WASHINGTON D.C. – The U.S. Supreme Court ruled Thursday that President Obama’s recess appointments in 2012 were unconstitutional.
The president made four appointments — which included filling three vacancies on the National Labor Relations Board (NLRB) — on Jan. 4, 2012. The problem: The Senate was in session.
Curt Levey, president of the Committee for Justice, said that not even the progressive justices could defend Obama’s actions:
Not a single liberal justice could find a reason to uphold one of the prime examples of Obama’s overreach: his attempt to expand, beyond credulity, the President’s power to make recess appointments — by declaring that he, rather than the Senate, should determine when a recess occurs.
The case involves Noel Canning, a bottling company in Washington state. It also involves a local Teamsters union.
Noel Canning filed suit after NLRB favored the union.

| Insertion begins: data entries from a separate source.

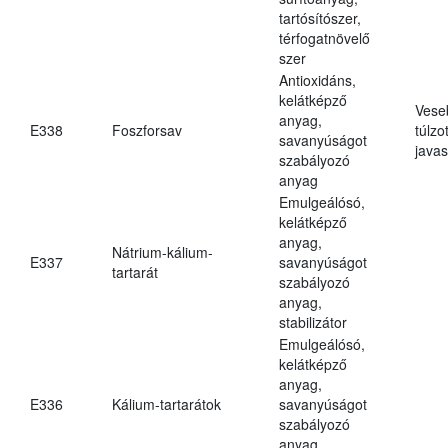
tartósítószer,
térfogatnövelő
szer
Antioxidáns,
kelátképző
Vese
anyag,
E338
Foszforsav
túlzo
savanyúságot
javas
szabályozó
anyag
Emulgeálósó,
kelátképző
anyag,
Nátrium-kálium-
E337
savanyúságot
tartarát
szabályozó
anyag,
stabilizátor
Emulgeálósó,
kelátképző
anyag,
E336
Kálium-tartarátok
savanyúságot
szabályozó
anyag,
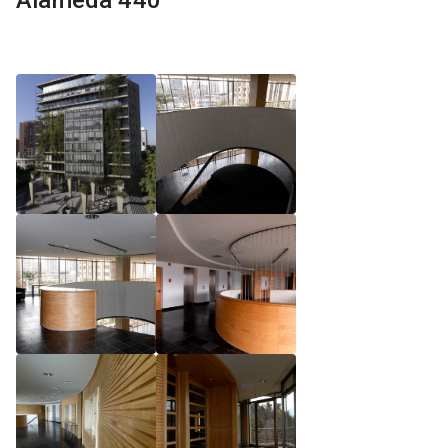
Alameda 440
Reglamento de Magíster, Pontificia Universidad
Católica de Chile
Reglamento de Alumnos de Magíster, Pontificia
Universidad Católica de Chile
Reglamento de Magíster, Pontificia Universidad
Católica de Chile LLM UC 2025
Reglamento de Seminarios de Graduación
Programa de Magíster en Derecho, LLM 2025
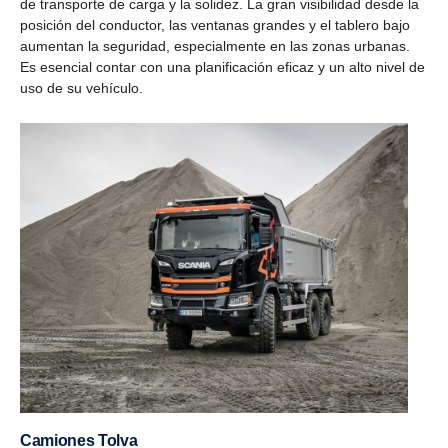
de transporte de carga y la solidez. La gran visibilidad desde la
posición del conductor, las ventanas grandes y el tablero bajo
aumentan la seguridad, especialmente en las zonas urbanas.
Es esencial contar con una planificación eficaz y un alto nivel de
uso de su vehículo.
Camiones Tolva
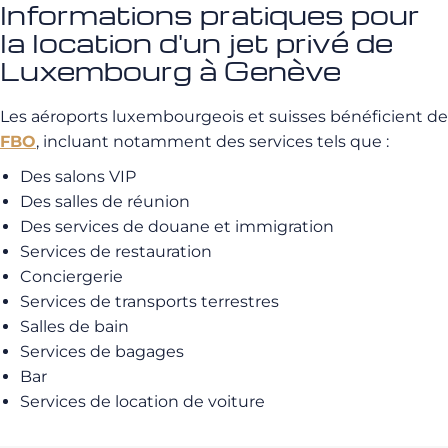
Informations pratiques pour
la location d'un jet privé de
Luxembourg à Genève
Les aéroports luxembourgeois et suisses bénéficient de
FBO
, incluant notamment des services tels que :
Des salons VIP
Des salles de réunion
Des services de douane et immigration
Services de restauration
Conciergerie
Services de transports terrestres
Salles de bain
Services de bagages
Bar
Services de location de voiture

The company argued that the decision was invalid because Obama’s recess appointments to the labor board violated the Constitution.
The unanimity of today’s decision is, in one sense, “remarkable,” Levey said.
“Judges are generally reluctant to strike down an action by one of the three branches of government as a violation of the separation of powers, as the justices did today,” he explained. “The fact that the court ruled unanimously here, despite the typical reluctance, bodes well for current and future legal challenges to other instances of Obama administration overreach.”
In another sense, he said, the decision is not the surprising.
“Virtually all legal analysts assumed the NLRB recess appointments at issue would be found to be unconstitutional,” Levey explained. “The only question, including among the nine justices today — see Justice Scalia’s concurrence — was precisely what limits the Courts should put on the recess appointment power.”